* Exercise directions:
Return each line of the records below in which the string "main" turns up.
*** Opening Available records ***
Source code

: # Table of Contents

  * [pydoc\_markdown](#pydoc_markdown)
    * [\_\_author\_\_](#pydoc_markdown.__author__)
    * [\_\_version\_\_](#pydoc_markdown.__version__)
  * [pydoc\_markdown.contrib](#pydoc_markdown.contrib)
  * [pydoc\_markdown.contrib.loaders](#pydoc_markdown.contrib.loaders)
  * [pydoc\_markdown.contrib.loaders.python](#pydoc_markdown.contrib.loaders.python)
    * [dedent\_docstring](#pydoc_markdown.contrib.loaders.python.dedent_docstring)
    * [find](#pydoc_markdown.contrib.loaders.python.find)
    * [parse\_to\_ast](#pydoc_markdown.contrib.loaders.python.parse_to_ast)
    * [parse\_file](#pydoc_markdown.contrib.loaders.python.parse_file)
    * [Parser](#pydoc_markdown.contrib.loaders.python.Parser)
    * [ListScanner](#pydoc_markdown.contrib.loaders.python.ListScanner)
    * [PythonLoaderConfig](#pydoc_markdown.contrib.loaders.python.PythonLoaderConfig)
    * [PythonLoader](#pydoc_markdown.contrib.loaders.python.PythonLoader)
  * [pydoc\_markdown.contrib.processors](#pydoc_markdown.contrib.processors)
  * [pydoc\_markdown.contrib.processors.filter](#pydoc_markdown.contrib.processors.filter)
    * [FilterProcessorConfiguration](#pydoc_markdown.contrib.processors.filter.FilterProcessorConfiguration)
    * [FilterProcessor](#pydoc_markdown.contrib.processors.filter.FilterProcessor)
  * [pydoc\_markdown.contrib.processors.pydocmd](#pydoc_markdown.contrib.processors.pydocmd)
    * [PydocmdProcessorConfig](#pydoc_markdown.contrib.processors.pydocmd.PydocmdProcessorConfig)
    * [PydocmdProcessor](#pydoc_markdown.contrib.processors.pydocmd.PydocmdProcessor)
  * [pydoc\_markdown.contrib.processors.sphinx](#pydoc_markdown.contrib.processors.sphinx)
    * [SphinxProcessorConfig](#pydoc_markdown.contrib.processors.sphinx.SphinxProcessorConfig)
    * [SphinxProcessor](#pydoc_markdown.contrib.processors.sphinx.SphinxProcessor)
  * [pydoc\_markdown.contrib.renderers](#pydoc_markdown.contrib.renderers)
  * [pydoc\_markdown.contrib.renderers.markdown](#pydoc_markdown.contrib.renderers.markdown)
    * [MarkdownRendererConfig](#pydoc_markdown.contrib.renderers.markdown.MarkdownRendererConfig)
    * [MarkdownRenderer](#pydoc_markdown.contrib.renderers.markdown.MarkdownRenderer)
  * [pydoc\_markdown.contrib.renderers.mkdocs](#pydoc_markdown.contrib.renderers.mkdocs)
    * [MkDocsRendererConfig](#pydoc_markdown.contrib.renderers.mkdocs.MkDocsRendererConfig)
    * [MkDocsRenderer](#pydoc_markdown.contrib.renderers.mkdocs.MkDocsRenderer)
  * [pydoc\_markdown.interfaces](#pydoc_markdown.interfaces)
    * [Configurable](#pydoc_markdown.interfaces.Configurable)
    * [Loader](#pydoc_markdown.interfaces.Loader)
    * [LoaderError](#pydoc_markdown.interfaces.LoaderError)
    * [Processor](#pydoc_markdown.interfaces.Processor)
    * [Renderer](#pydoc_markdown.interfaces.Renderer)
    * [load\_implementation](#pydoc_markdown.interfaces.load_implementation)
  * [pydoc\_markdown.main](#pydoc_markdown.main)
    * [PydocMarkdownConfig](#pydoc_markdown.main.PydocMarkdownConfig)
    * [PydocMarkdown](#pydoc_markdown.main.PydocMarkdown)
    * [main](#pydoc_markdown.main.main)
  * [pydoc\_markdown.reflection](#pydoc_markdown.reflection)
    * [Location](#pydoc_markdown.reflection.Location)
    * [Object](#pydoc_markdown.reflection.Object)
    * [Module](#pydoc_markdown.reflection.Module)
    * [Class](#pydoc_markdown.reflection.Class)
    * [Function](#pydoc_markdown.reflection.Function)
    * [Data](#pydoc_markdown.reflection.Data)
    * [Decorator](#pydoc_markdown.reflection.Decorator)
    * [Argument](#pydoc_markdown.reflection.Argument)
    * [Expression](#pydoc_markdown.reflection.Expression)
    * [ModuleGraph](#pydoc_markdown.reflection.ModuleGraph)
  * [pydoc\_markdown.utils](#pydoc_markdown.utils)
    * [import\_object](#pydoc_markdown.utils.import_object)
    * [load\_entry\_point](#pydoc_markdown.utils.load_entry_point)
*** Closing Available records ***
* Response for this exercise:
  * [pydoc\_markdown.main](#pydoc_markdown.main)
    * [PydocMarkdownConfig](#pydoc_markdown.main.PydocMarkdownConfig)
    * [PydocMarkdown](#pydoc_markdown.main.PydocMarkdown)
    * [main](#pydoc_markdown.main.main)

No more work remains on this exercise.